LINQ to SQL, Lambda, Generics and Readability

In my previous (and perhaps still ongoing) article series about LINQ to SQL Performance Optimization I demonstrated code that builds up a LINQ to SQL hierarchy using parts that had been loaded unconnected.

The code to hook up the hierarchy looked a bit messy, so I decided to try to clean it up. What I came up with was much cleaner. But is it more readable? I’m not so sure, my point with this post is this, be careful with what clever methods you introduce, because in the end, they might not be more readable than doing it the hard way. And let’s face it, readability is more important than brevity… at least sometimes…

The brief version

Note that with the supporting methods, this method is more verbose – but the supporting methods could be re-used over and over again…

The actual method that performs the assembling;

        public static List<Supplier> AssembleHierarchyTight(List<Supplier> suppliers, List<Product> products, List<Category> categories, List<Order_Detail> orderDetails, List<Order> orders, List<Shipper> shippers, List<Customer> customers)
        {
            LoadFrom(suppliers, supplier => supplier.Products, (supplier, product) => supplier.SupplierID == product.ProductID, products);
            LoadFrom(products, supplier => supplier.Category, (supplier, category) => supplier.CategoryID == category.CategoryID, categories);
            LoadFrom(products, supplier => supplier.Order_Details, (supplier, orderDetail) => supplier.ProductID == orderDetail.ProductID, orderDetails);
            LoadFrom(orderDetails, detail => detail.Order, (detail, order) => detail.OrderID == order.OrderID, orders);
            LoadFrom(orders, order => order.Shipper, (order, shipper) => order.ShipVia == shipper.ShipperID, shippers);
            LoadFrom(orders, order => order.Customer, (order, customer) => order.CustomerID == customer.CustomerID, customers);           

            return suppliers;
        }

The support methods;

        public static void LoadFrom<TDestination, TTarget>(
            IEnumerable<TDestination> destinations,
            Expression<Func<TDestination, EntitySet<TTarget>>> expression,
            Func<TDestination, TTarget, bool> comparator,
            IEnumerable<TTarget> sources)
            where TTarget : class
        {
            PropertyInfo property = TypeHelper.FindProperty(expression);
            List<TTarget> sourceList = sources.ToList();
            foreach (TDestination destination in destinations)

> **What is required**: Extract the passage of the LINQ to SQL post from "The brief version" up to and including "shippers, List<Customer> customers)". The material placed after this point comes from a separate source, unrelated to the LINQ to SQL post.

> **Recorded information**:
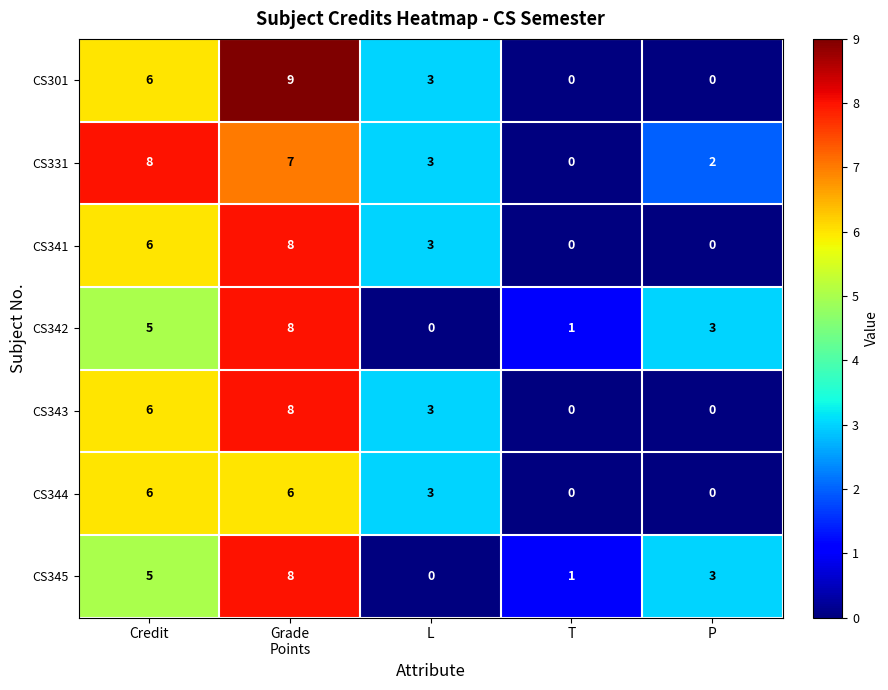

What is the difference between the maximum and minimum values in the CS301 series?

9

> **Written reply**:
The brief version

Note that with the supporting methods, this method is more verbose – but the supporting methods could be re-used over and over again…

The actual method that performs the assembling;

        public static List<Supplier> AssembleHierarchyTight(List<Supplier> suppliers, List<Product> products, List<Category> categories, List<Order_Detail> orderDetails, List<Order> orders, List<Shipper> shippers, List<Customer> customers)